**Work to complete**
An exact copy of the data is needed, one that excludes all pictures.

**Listed entries**
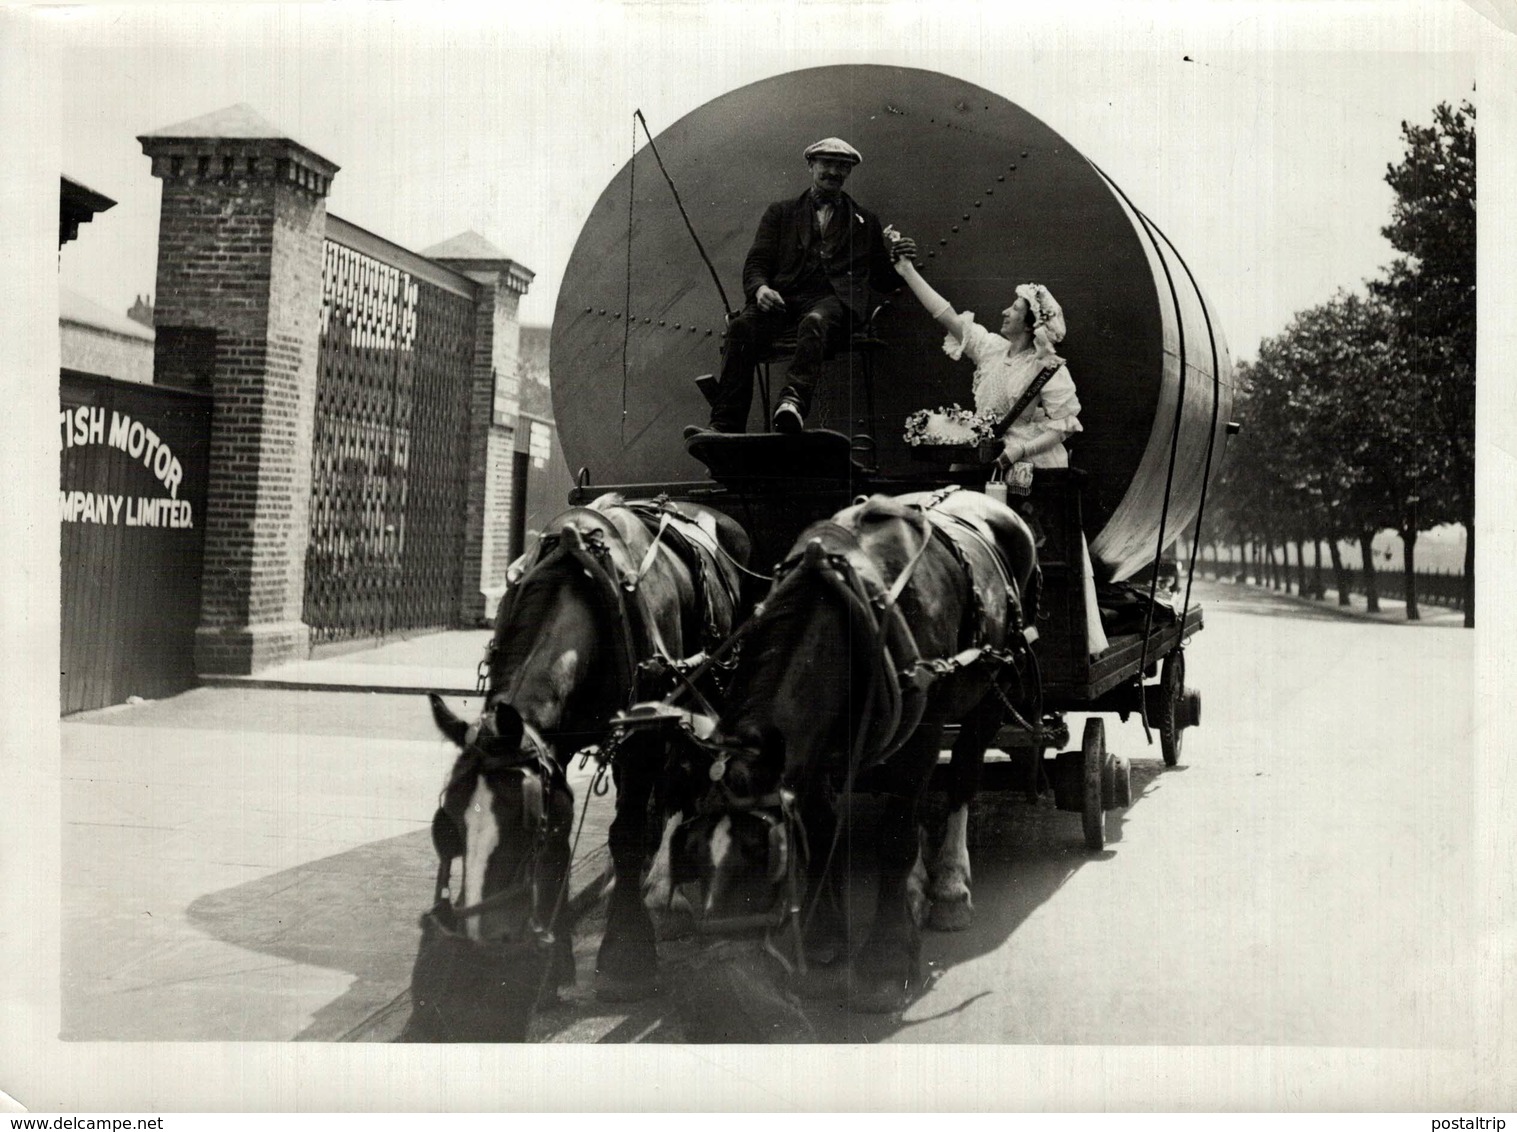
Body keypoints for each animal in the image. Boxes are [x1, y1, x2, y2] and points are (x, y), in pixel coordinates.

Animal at [403, 488, 752, 1037]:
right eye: (447, 826)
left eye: (526, 827)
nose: (482, 947)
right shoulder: (555, 746)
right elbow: (561, 846)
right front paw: (552, 969)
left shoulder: (643, 738)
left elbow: (627, 836)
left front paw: (627, 960)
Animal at [658, 488, 1037, 1007]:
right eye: (693, 850)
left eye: (764, 853)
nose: (723, 949)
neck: (848, 610)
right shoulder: (815, 750)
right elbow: (823, 831)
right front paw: (823, 934)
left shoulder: (923, 733)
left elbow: (894, 836)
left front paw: (886, 958)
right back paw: (917, 887)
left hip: (991, 691)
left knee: (962, 775)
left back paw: (949, 884)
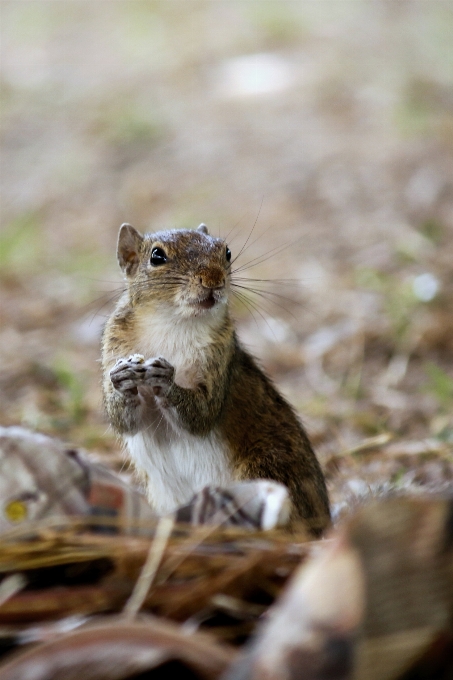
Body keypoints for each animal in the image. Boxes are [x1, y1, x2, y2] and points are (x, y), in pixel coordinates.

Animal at [101, 224, 328, 536]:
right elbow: (124, 421)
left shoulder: (221, 359)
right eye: (157, 256)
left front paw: (166, 381)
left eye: (227, 251)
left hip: (266, 468)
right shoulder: (114, 348)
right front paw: (122, 380)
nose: (213, 279)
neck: (173, 323)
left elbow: (202, 414)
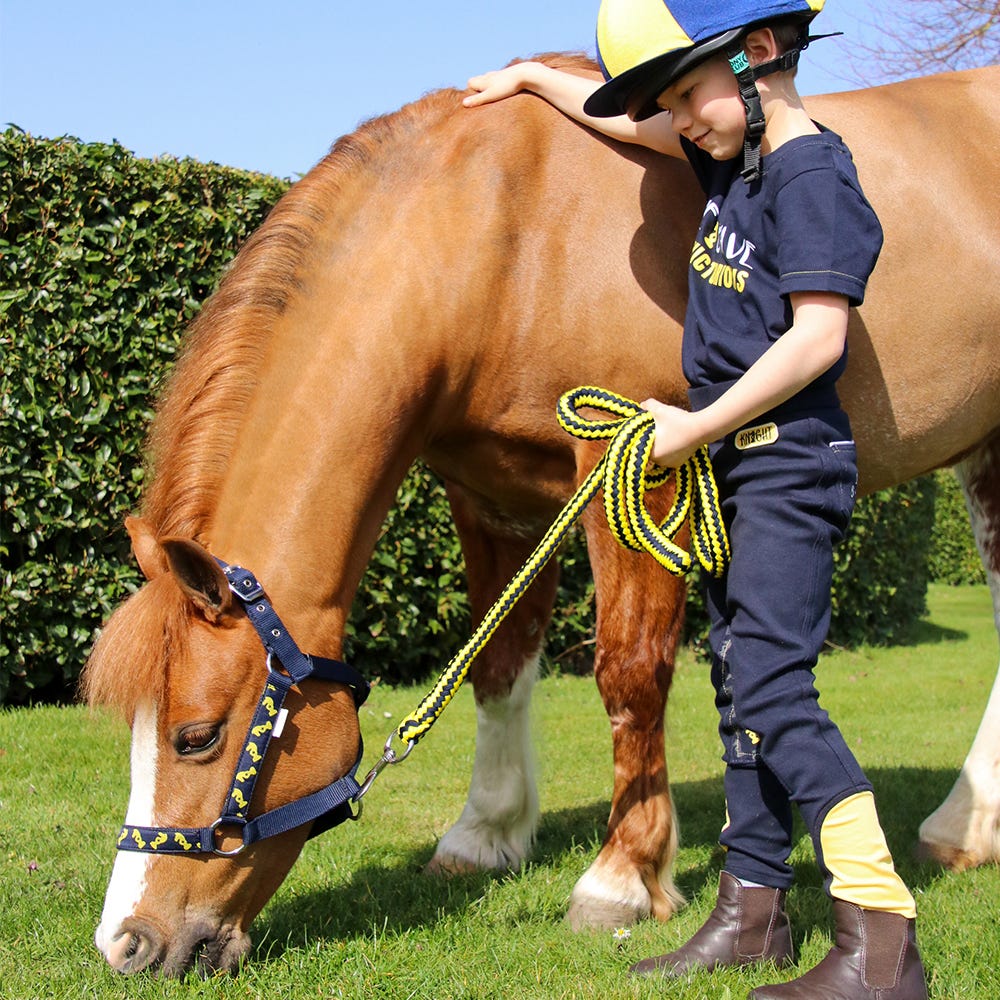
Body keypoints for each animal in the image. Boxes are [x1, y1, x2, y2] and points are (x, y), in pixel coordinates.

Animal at [84, 58, 1000, 972]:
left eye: (197, 736)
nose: (126, 942)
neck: (502, 236)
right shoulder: (494, 501)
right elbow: (496, 665)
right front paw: (484, 835)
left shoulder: (636, 469)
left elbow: (629, 672)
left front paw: (621, 878)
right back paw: (967, 829)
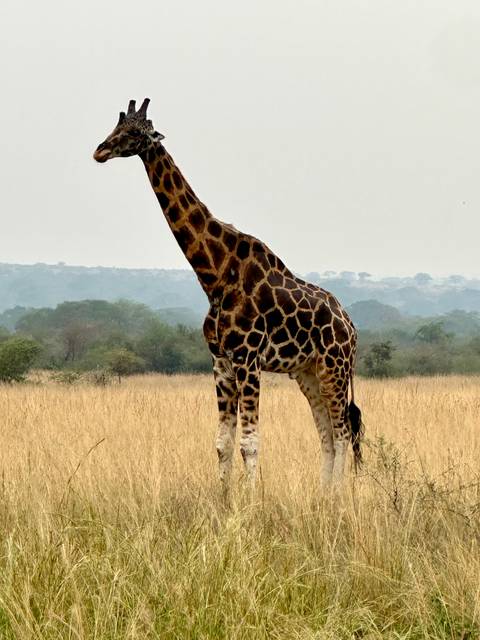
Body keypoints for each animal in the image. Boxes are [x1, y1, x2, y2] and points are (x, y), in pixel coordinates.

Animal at [93, 98, 364, 489]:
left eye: (133, 132)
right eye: (116, 124)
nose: (99, 151)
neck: (215, 276)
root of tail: (352, 327)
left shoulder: (248, 359)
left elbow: (249, 442)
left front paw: (250, 500)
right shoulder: (220, 360)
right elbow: (222, 442)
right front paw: (223, 498)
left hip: (335, 367)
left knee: (343, 432)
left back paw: (338, 497)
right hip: (308, 372)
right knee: (326, 433)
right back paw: (322, 496)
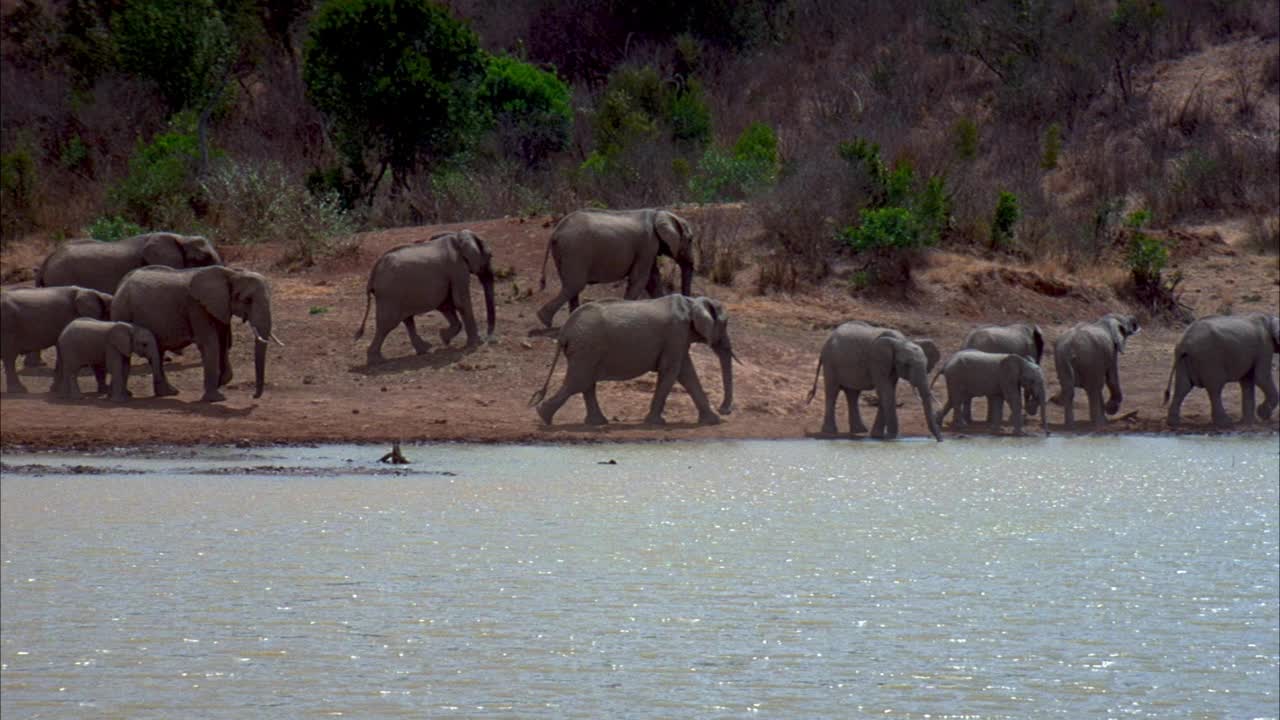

**Task solution**
Body keypoints for each animal in the image. Boxes are [x1, y1, x2, y2] and points are (x, y), in pixel coordinates.

Animal at [403, 488, 752, 1037]:
right eye: (447, 826)
left eye: (526, 827)
nose: (482, 947)
right shoulder: (555, 746)
right elbow: (561, 846)
right front paw: (552, 969)
left shoulder: (643, 738)
left elbow: (627, 836)
left front paw: (627, 960)
Animal at [658, 488, 1037, 1007]:
right eye: (693, 850)
left eye: (764, 853)
nose: (723, 949)
neck: (848, 610)
right shoulder: (815, 750)
right elbow: (823, 831)
right front paw: (823, 934)
left shoulder: (923, 733)
left elbow: (894, 836)
left front paw: (886, 958)
right back paw: (917, 887)
left hip: (991, 691)
left knee: (962, 775)
left back paw: (949, 884)
Body keypoints for each animal in the image. Boxes are [x1, y1, x2, y2] and points are (x, y), in pixel coordinates.

Animal at [101, 224, 328, 536]:
right elbow: (124, 421)
left shoulder: (221, 359)
right eye: (157, 256)
left front paw: (166, 381)
left eye: (227, 251)
left hip: (266, 468)
right shoulder: (114, 348)
right front paw: (122, 380)
nose: (213, 279)
neck: (173, 323)
left elbow: (202, 414)
Body keypoints for each animal in the image. Boxes are [x1, y1, x2, y2] and points are (x, y), in pixel coordinates.

Animal at [84, 58, 1000, 972]:
left eye: (197, 736)
nose: (126, 942)
neck: (502, 236)
right shoulder: (494, 501)
right elbow: (496, 665)
right front paw: (484, 835)
left shoulder: (636, 469)
left elbow: (629, 672)
left front paw: (621, 878)
right back paw: (967, 829)
Body keypoints for each animal in the image. Boxes are [x1, y1, x2, y2] and points are (x, y), in pixel coordinates.

Animal at [93, 98, 364, 489]:
left eye: (133, 132)
right eye: (116, 124)
nose: (99, 151)
neck: (215, 276)
root of tail: (352, 327)
left shoulder: (248, 359)
left elbow: (249, 442)
left front paw: (250, 500)
right shoulder: (220, 360)
right elbow: (222, 442)
right front paw: (223, 498)
left hip: (335, 367)
left knee: (343, 432)
left back paw: (338, 497)
right hip: (308, 372)
right knee: (326, 433)
right back paw: (322, 496)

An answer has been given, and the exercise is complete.